■ **Requirement**:
When the line with "premiação aconteceu em" appears below, start repeating lines exactly, and keep going through the line with "Alves. A Escola"; add nothing outside that span.

■ **Data under study**:
=== Section Start ===
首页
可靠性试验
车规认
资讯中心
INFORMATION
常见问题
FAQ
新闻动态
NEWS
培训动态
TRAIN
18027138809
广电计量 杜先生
=== Section End ===
=== Section Start ===
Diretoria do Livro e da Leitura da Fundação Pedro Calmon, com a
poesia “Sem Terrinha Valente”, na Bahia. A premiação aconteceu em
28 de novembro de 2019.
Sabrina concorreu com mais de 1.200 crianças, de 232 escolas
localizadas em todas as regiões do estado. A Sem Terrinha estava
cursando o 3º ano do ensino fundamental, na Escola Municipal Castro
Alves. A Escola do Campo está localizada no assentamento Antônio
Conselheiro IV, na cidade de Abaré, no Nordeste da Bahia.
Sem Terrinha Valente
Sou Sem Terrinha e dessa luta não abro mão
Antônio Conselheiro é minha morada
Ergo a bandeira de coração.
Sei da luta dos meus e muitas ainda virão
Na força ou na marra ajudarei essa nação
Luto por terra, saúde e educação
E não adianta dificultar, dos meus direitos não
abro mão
=== Section End ===
■ **Written response**:
poesia “Sem Terrinha Valente”, na Bahia. A premiação aconteceu em
28 de novembro de 2019.
Sabrina concorreu com mais de 1.200 crianças, de 232 escolas
localizadas em todas as regiões do estado. A Sem Terrinha estava
cursando o 3º ano do ensino fundamental, na Escola Municipal Castro
Alves. A Escola do Campo está localizada no assentamento Antônio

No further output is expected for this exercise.